Please copy every line with the string "index" from the entries below.

______

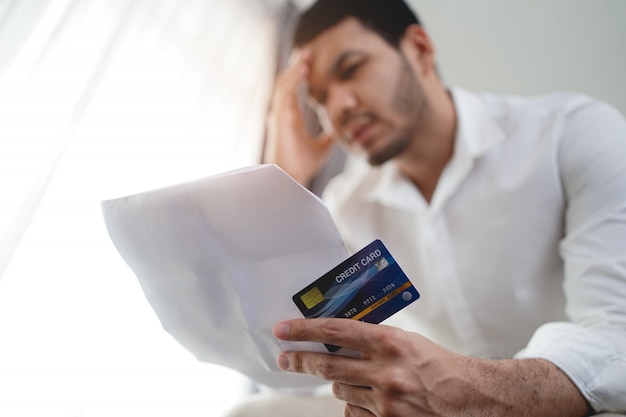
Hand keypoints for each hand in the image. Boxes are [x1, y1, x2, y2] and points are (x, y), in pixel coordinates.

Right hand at [265, 49, 332, 185]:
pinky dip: (293, 81)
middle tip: (307, 50)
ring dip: (294, 68)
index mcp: (291, 116)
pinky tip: (303, 71)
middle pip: (286, 81)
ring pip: (284, 84)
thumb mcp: (323, 147)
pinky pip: (285, 94)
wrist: (293, 179)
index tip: (308, 61)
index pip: (292, 89)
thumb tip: (341, 129)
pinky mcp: (280, 119)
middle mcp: (283, 113)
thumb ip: (330, 136)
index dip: (298, 74)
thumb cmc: (303, 165)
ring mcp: (279, 115)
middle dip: (295, 65)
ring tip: (306, 55)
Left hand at [273, 318, 590, 416]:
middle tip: (283, 357)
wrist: (470, 399)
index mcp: (390, 343)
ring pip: (340, 390)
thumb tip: (338, 339)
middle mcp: (384, 372)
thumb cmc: (439, 367)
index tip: (283, 329)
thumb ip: (373, 341)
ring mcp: (384, 402)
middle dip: (300, 360)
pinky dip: (357, 405)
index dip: (305, 330)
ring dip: (343, 383)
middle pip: (327, 364)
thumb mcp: (407, 343)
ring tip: (363, 380)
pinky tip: (374, 401)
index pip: (336, 331)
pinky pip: (353, 412)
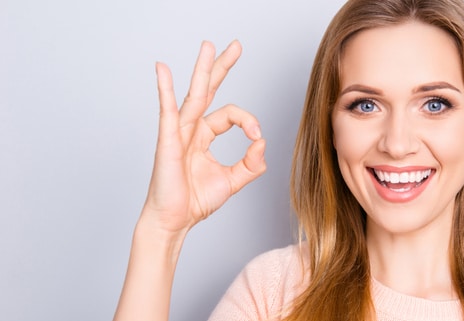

______

TASK RESPONSE —
index mcp: (291, 116)
index tip: (308, 61)
index pip: (292, 89)
index dip: (298, 74)
index mcp: (390, 343)
index tip: (283, 329)
index dip: (305, 330)
index pip: (336, 331)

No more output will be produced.